The photographer remembered: ‘The people at the Lorraine were annoyed that the media was talking about how there were going to be all these demonstrations. Eventually there were, but not there. Not that night. It was very quiet. I was afraid that it was going to change.’
The mood was such that Groskinsky- naturally- felt he was invading the grief of the King followers.
As the dumbfounded members of the Southern Christian Leadership Conference sat in silent mourning in King’s room, he shot merely enough to record the event, before drawing back.
‘I was very discreet. I shot just enough to document what was going on, he told Life magazine. ‘I didn’t want to make a nuisance of myself.’
‘I was documenting a momentous event, and I thought that at any time I was going to be asked to leave, so I did what I could as quickly as I could.’
But in a remarkable image, which puts the photographer himself centre stage, Groskinsky also records his own presence.
He explained: ‘And right there, almost in the center of the picture, in the mirror you can see the reflection of me taking the picture. It’s very somber, and there I am with a flash camera. So I took a couple of pictures and just kind of backed off.’
Despite the prevailing sense of stunned disbelief, Groskinsky felt no hostility from the King team. He said: ‘I have to tell you, there was no friction with the people there at the Lorraine, even though here was this White man with a camera on the scene.’
Naturally the pictures feature some of the civil rights movement’s most notable figures. King’s esteemed colleague, and the civil rights leader Reverend Ralph Abernathy, and Will D. Campbell, a long-time friend and civil rights activist, embrace in Dr. King’s room in a powerful image.
Alone on the balcony, staring into the night in one heart-breaking picture is Will D. Campbell, in a moment of private grief.

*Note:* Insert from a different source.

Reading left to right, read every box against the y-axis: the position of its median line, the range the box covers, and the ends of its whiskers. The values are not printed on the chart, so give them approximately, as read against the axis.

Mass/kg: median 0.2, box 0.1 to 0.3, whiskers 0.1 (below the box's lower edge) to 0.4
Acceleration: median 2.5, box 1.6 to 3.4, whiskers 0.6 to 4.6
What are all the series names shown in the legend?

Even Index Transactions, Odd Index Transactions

‘This photograph was probably made almost as soon as we got there, because there were a lot of people milling about in the dark, and then all of a sudden it cleared up. When I saw him standing there, alone, I thought to myself, ‘Wow.’ This isn’t a posed picture. He’s in deep pain, standing there by himself, as if asking, My God, what has happened here?’
In an particularly disconcerting image Groskinsky also captured what must have been the killer’s eye’s view.

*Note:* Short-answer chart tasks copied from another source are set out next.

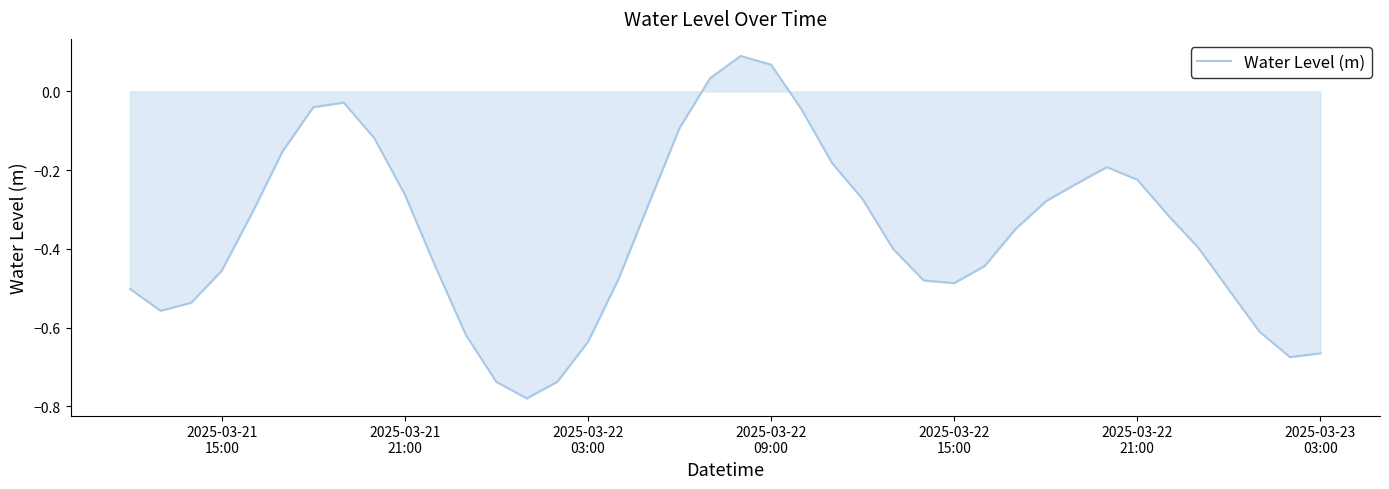

What is the difference between the maximum and minimum values?

0.9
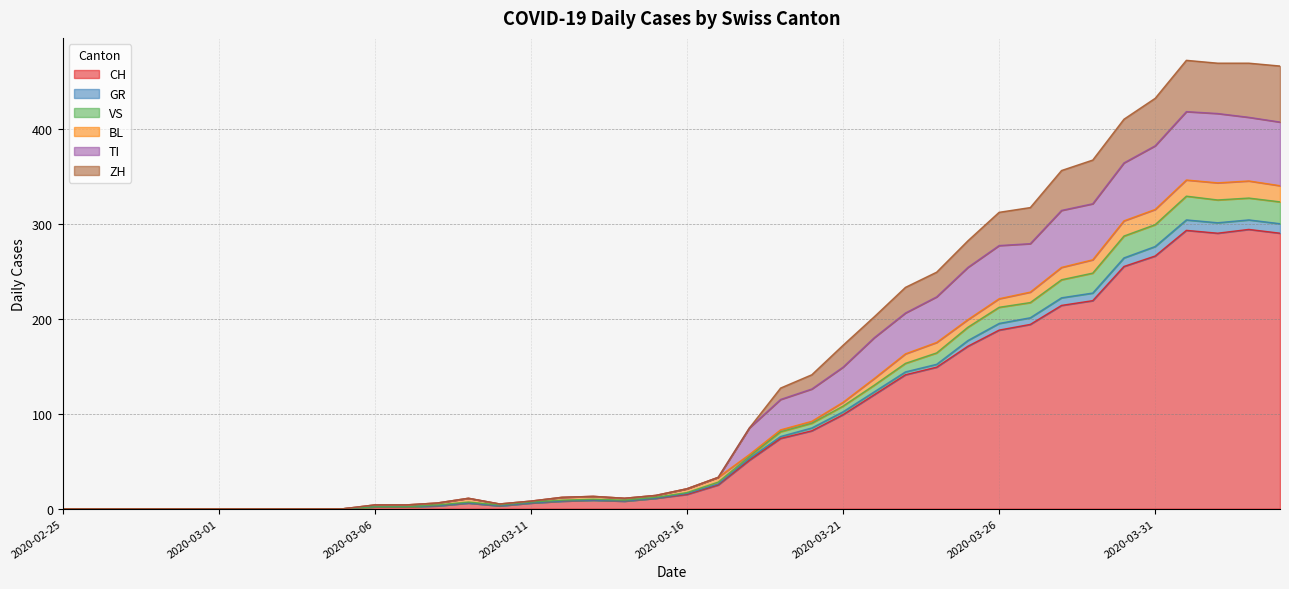

True or false: GR has more than 1 interior local peaks.

True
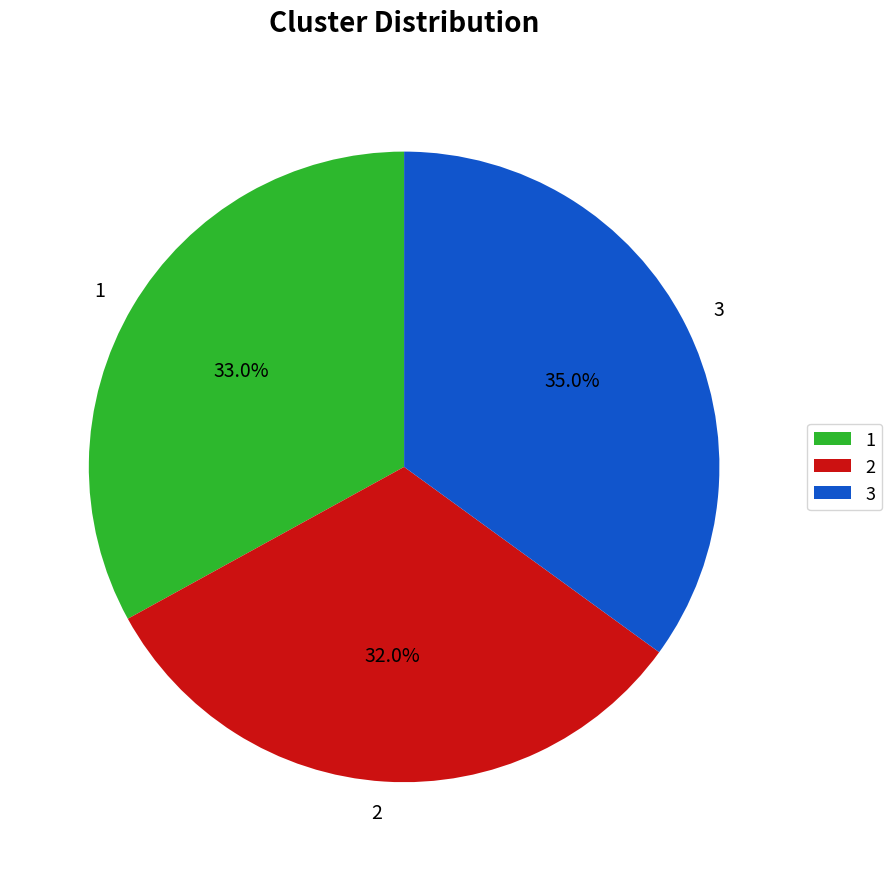

Does 3 represent more than half of the total?

No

Shooting through trees from a derelict building across the road from the hotel, the photographer wound up shooting from what was probably the building next to the one from which King was shot by James Earl Ray.
He described a chilling scene in which no one knew where or who the killer was: ‘I stood on top of the commode in the bathroom of that abandoned building in order to take the pictures out of the window. It was less than 100 yards from where I was to where Dr. King must have been standing.’
‘The atmosphere of those dark, creepy buildings … It was a little scary crawling into the building, because who knows who is going to be there? Who doesn’t want you to be there?’
A particularly poignant shot shows King’s, still unpacked, initialled briefcase, open in his hotel room at the Lorraine.
No one had touched the case, Groskinsky said: ‘That is Dr. King’s briefcase, just as it was. His brush. His pajamas. That’s a can of shaving cream there on top. And you can see his book, Strength to Love, peeping from the pocket.’
Hours after the 6pm shooting Groskinsky shot Theatrice Bailey, the brother of the motel’s owner, cleaning up blood from the balcony outside the ill fated room 306.
Looking back at the image, Groskinsky wondered how he did it: ‘I don’t know if there were official people around taking notes and pictures and things like that. Nobody was there when we were there. And the fact that the blood was still on the floor, and this man is actually putting it in a jar … When you see a picture like that, God, it feels invasive.’